Tradicionalmente associado ao deslocamento internacional, o tráfico de pessoas encontrou na Internet um ambiente propício para se difundir sem alarde no interior dos lares. Esse foi um dos alertas levantados em audiência pública realizada nesta segunda-feira (18) na Câmara Legislativa. Com enfoque na ótica de gênero, o evento capitaneado pela distrital Dayse Amarilio (PSB) nasceu de uma sugestão de Lúcia Bessa, presidente do Instituto Viva Mulher, Direitos e Cidadania. Uma série de desdobramentos foi sugerida na reunião, como elaborar um projeto de lei focado no tema; fortalecer as políticas públicas, inclusive com destinação de orçamento; e potencializar as ações de combate e de conscientização.
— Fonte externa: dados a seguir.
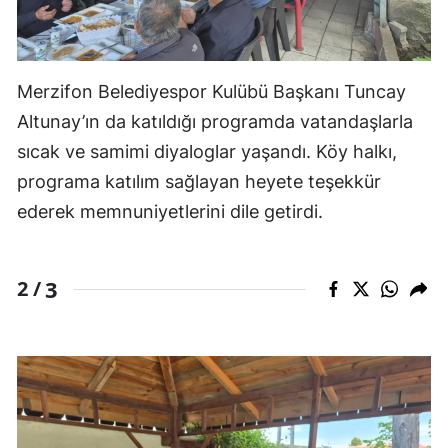
Merzifon Belediyespor Kulübü Başkanı Tuncay
Altunay’ın da katıldığı programda vatandaşlarla
sıcak ve samimi diyaloglar yaşandı. Köy halkı,
programa katılım sağlayan heyete teşekkür
ederek memnuniyetlerini dile getirdi.
3
2 /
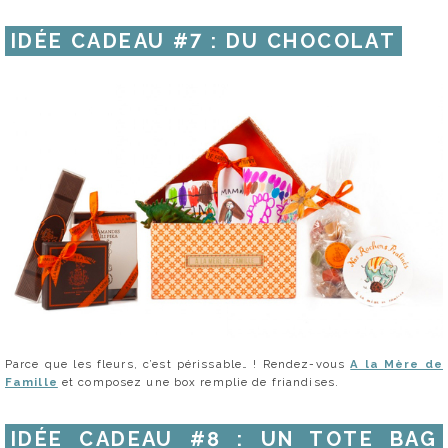
IDÉE CADEAU #7 : DU CHOCOLAT
Parce que les fleurs, c’est périssable… ! Rendez-vous
A la Mère de
Famille
et composez une box remplie de friandises.
IDÉE CADEAU #8 : UN TOTE BAG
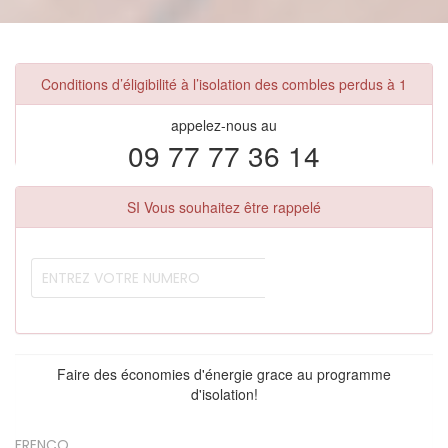
Conditions d’éligibilité à l’isolation des combles perdus à 1
appelez-nous au
09 77 77 36 14
SI Vous souhaitez être rappelé
Faire des économies d'énergie grace au programme
d'isolation!
FRENCQ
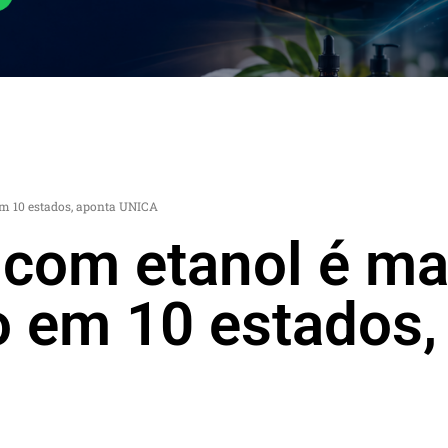
m 10 estados, aponta UNICA
 com etanol é ma
 em 10 estados,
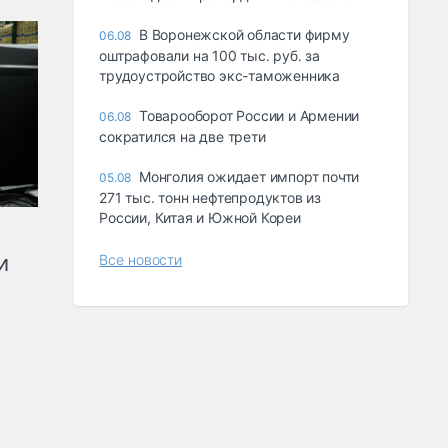
В Воронежской области фирму
06.08
оштрафовали на 100 тыс. руб. за
трудоустройство экс-таможенника
Товарооборот России и Армении
06.08
сократился на две трети
Монголия ожидает импорт почти
05.08
271 тыс. тонн нефтепродуктов из
России, Китая и Южной Кореи
и
Все новости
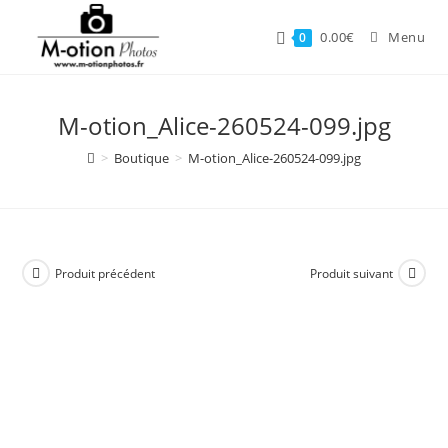
Skip
to
0.00
€
Menu
0
content
M-otion_Alice-260524-099.jpg
>
Boutique
>
M-otion_Alice-260524-099.jpg
Produit précédent
Produit suivant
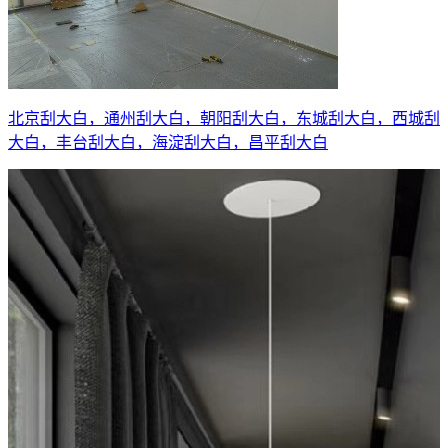
北京刮大白，通州刮大白，朝阳刮大白，东城刮大白，西城刮
大白，丰台刮大白，海淀刮大白，昌平刮大白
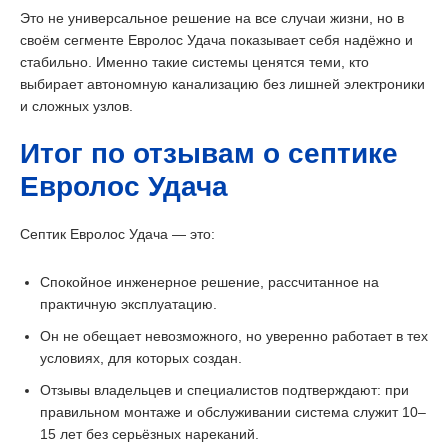
Это не универсальное решение на все случаи жизни, но в
своём сегменте Евролос Удача показывает себя надёжно и
стабильно. Именно такие системы ценятся теми, кто
выбирает автономную канализацию без лишней электроники
и сложных узлов.
Итог по отзывам о септике
Евролос Удача
Септик Евролос Удача — это:
Cпокойное инженерное решение, рассчитанное на
практичную эксплуатацию.
Он не обещает невозможного, но уверенно работает в тех
условиях, для которых создан.
Отзывы владельцев и специалистов подтверждают: при
правильном монтаже и обслуживании система служит 10–
15 лет без серьёзных нареканий.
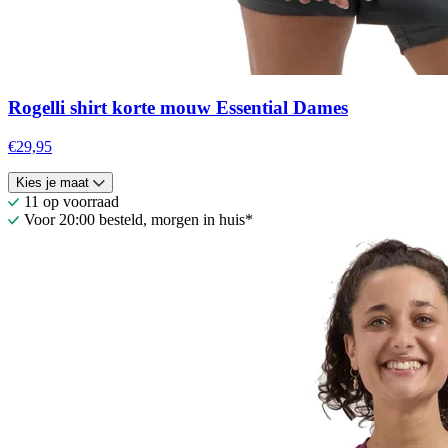
Rogelli shirt korte mouw Essential Dames
€29,95
Kies je maat
11 op voorraad
Voor 20:00 besteld, morgen in huis*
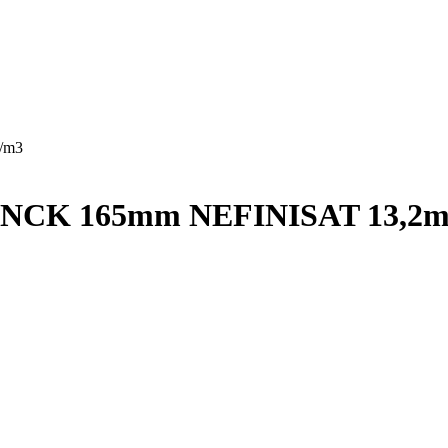
g/m3
CK 165mm NEFINISAT 13,2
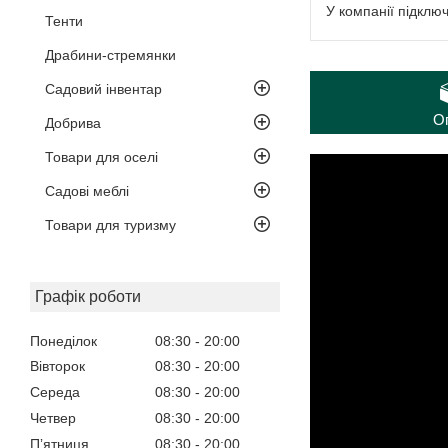
У компанії підклю
Тенти
Драбини-стремянки
Садовий інвентар
О
Добрива
Товари для оселі
Садові меблі
Товари для туризму
Графік роботи
Понеділок
08:30
20:00
Вівторок
08:30
20:00
Середа
08:30
20:00
Четвер
08:30
20:00
Пʼятниця
08:30
20:00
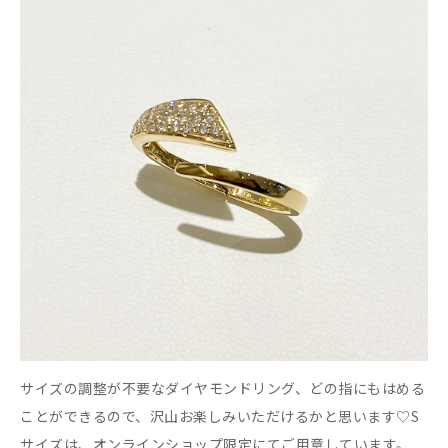
サイズの調整が不要なダイヤモンドリング、どの指にもはめる
ことができるので、沢山お楽しみいただけるかと思います♡S
サイズは、オンラインショップ限定にてご用意しています。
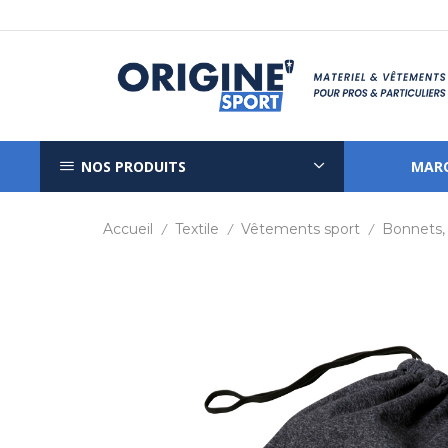
NOS PRODUITS
MAR
Accueil
Textile
Vêtements sport
Bonnets,
/
/
/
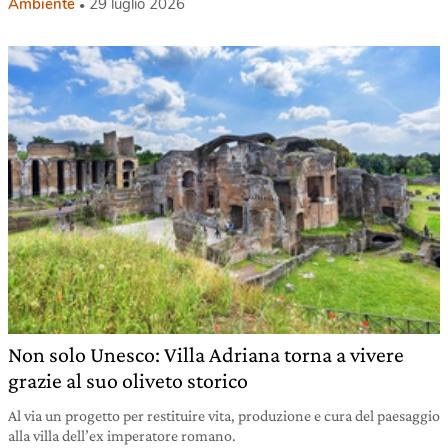
Ambiente
29 luglio 2026
Non solo Unesco: Villa Adriana torna a vivere
grazie al suo oliveto storico
Al via un progetto per restituire vita, produzione e cura del paesaggio
alla villa dell’ex imperatore romano.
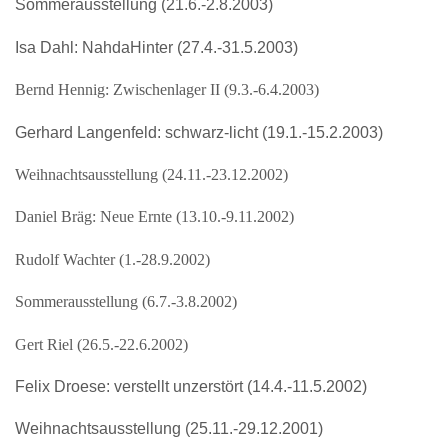
Sommerausstellung (21.6.-2.8.2003)
Isa Dahl: NahdaHinter (27.4.-31.5.2003)
Bernd Hennig: Zwischenlager II (9.3.-6.4.2003)
Gerhard Langenfeld: schwarz-licht (19.1.-15.2.2003)
Weihnachtsausstellung (24.11.-23.12.2002)
Daniel Bräg: Neue Ernte (13.10.-9.11.2002)
Rudolf Wachter (1.-28.9.2002)
Sommerausstellung (6.7.-3.8.2002)
Gert Riel (26.5.-22.6.2002)
Felix Droese: verstellt unzerstört (14.4.-11.5.2002)
Weihnachtsausstellung (25.11.-29.12.2001)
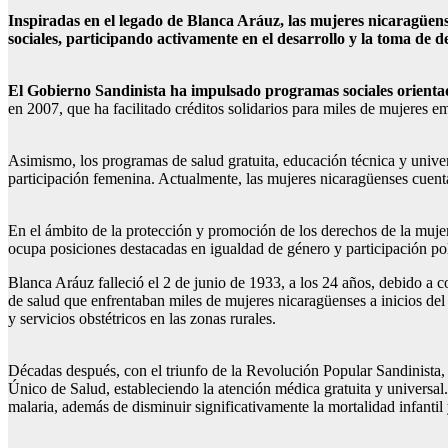
Inspiradas en el legado de Blanca Aráuz, las mujeres nicaragüens
sociales, participando activamente en el desarrollo y la toma de de
El Gobierno Sandinista ha impulsado programas sociales orientados
en 2007, que ha facilitado créditos solidarios para miles de mujeres 
Asimismo, los programas de salud gratuita, educación técnica y universi
participación femenina. Actualmente, las mujeres nicaragüenses cuent
En el ámbito de la protección y promoción de los derechos de la mujer
ocupa posiciones destacadas en igualdad de género y participación pol
Blanca Aráuz falleció el 2 de junio de 1933, a los 24 años, debido a 
de salud que enfrentaban miles de mujeres nicaragüenses a inicios de
y servicios obstétricos en las zonas rurales.
Décadas después, con el triunfo de la Revolución Popular Sandinista, 
Único de Salud, estableciendo la atención médica gratuita y universa
malaria, además de disminuir significativamente la mortalidad infantil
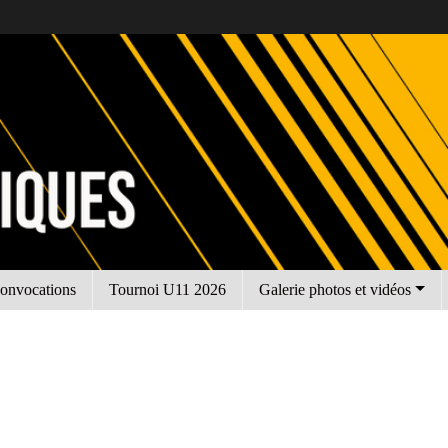
onvocations
Tournoi U11 2026
Galerie photos et vidéos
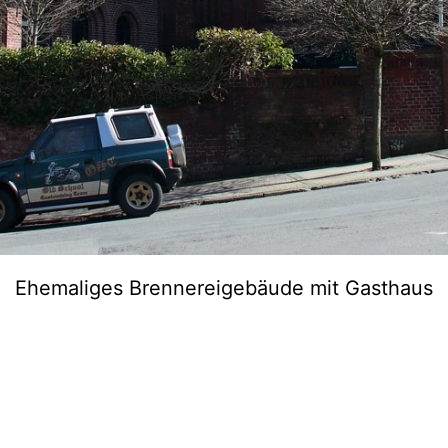
Ehemaliges Brennereigebäude mit Gasthaus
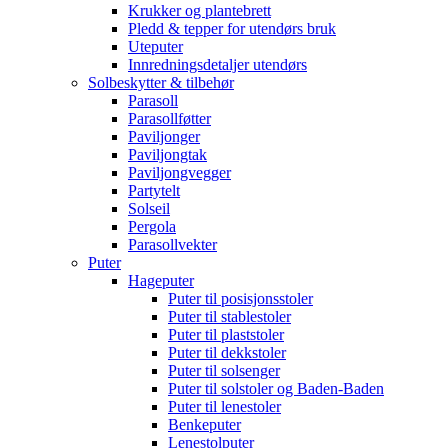
Krukker og plantebrett
Pledd & tepper for utendørs bruk
Uteputer
Innredningsdetaljer utendørs
Solbeskytter & tilbehør
Parasoll
Parasollføtter
Paviljonger
Paviljongtak
Paviljongvegger
Partytelt
Solseil
Pergola
Parasollvekter
Puter
Hageputer
Puter til posisjonsstoler
Puter til stablestoler
Puter til plaststoler
Puter til dekkstoler
Puter til solsenger
Puter til solstoler og Baden-Baden
Puter til lenestoler
Benkeputer
Lenestolputer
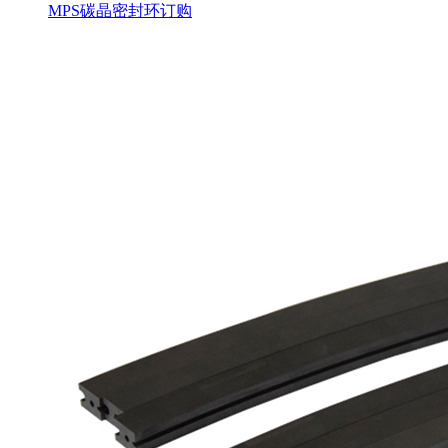
MPS碳晶密封环订购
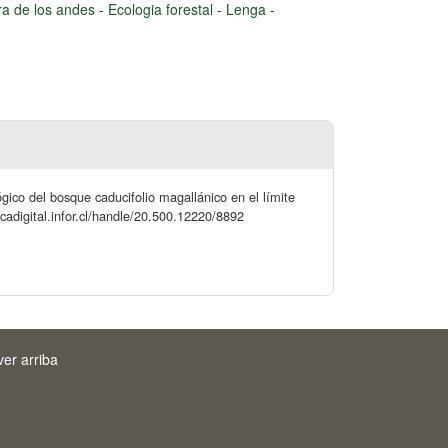
era de los andes
-
Ecologia forestal
-
Lenga
-
ógico del bosque caducifolio magallánico en el límite
ecadigital.infor.cl/handle/20.500.12220/8892
ver arriba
O artigo 149-A do Código Penal tipifica o crime como agenciar, aliciar, recrutar, transportar, transferir, comprar, alojar ou acolher pessoa — mediante grave ameaça, violência, coação, fraude ou abuso — com a finalidade de remover partes do corpo; e de submeter a trabalho análogo à escravidão, a qualquer tipo de servidão, à adoção ilegal, ou à exploração sexual.
Autor do livro Tráfico de Mulheres (fonte de Gloria Perez para a novela Salve Jorge), o professor e mestre em direito das relações internacionais Hédel de Andrade Torres traçou um panorama do problema: se em 2012 as vítimas eram aliciadas em boates, festas e shoppings; atualmente o aliciamento se dissemina, sobretudo, no ambiente digital, com promessas de realização de sonhos e de recompensas financeiras.
“Hoje temos novos modus operandi e novas finalidades que a legislação não tem conseguido acompanhar”, explicou Marina Bernardes de Almeida, coordenadora-geral do Enfrentamento ao Tráfico de Pessoas e Contrabando de Imigrantes do Ministério da Justiça e Segurança Pública. A gestora referiu-se à prisão recente de influenciador Hytalo Santos por agenciar crianças para exploração sexual na internet como uma das novas facetas do crime. Nesse cenário, crianças e adolescentes podem ser agredidas dentro das próprias casa, via aparelhos eletrônicos.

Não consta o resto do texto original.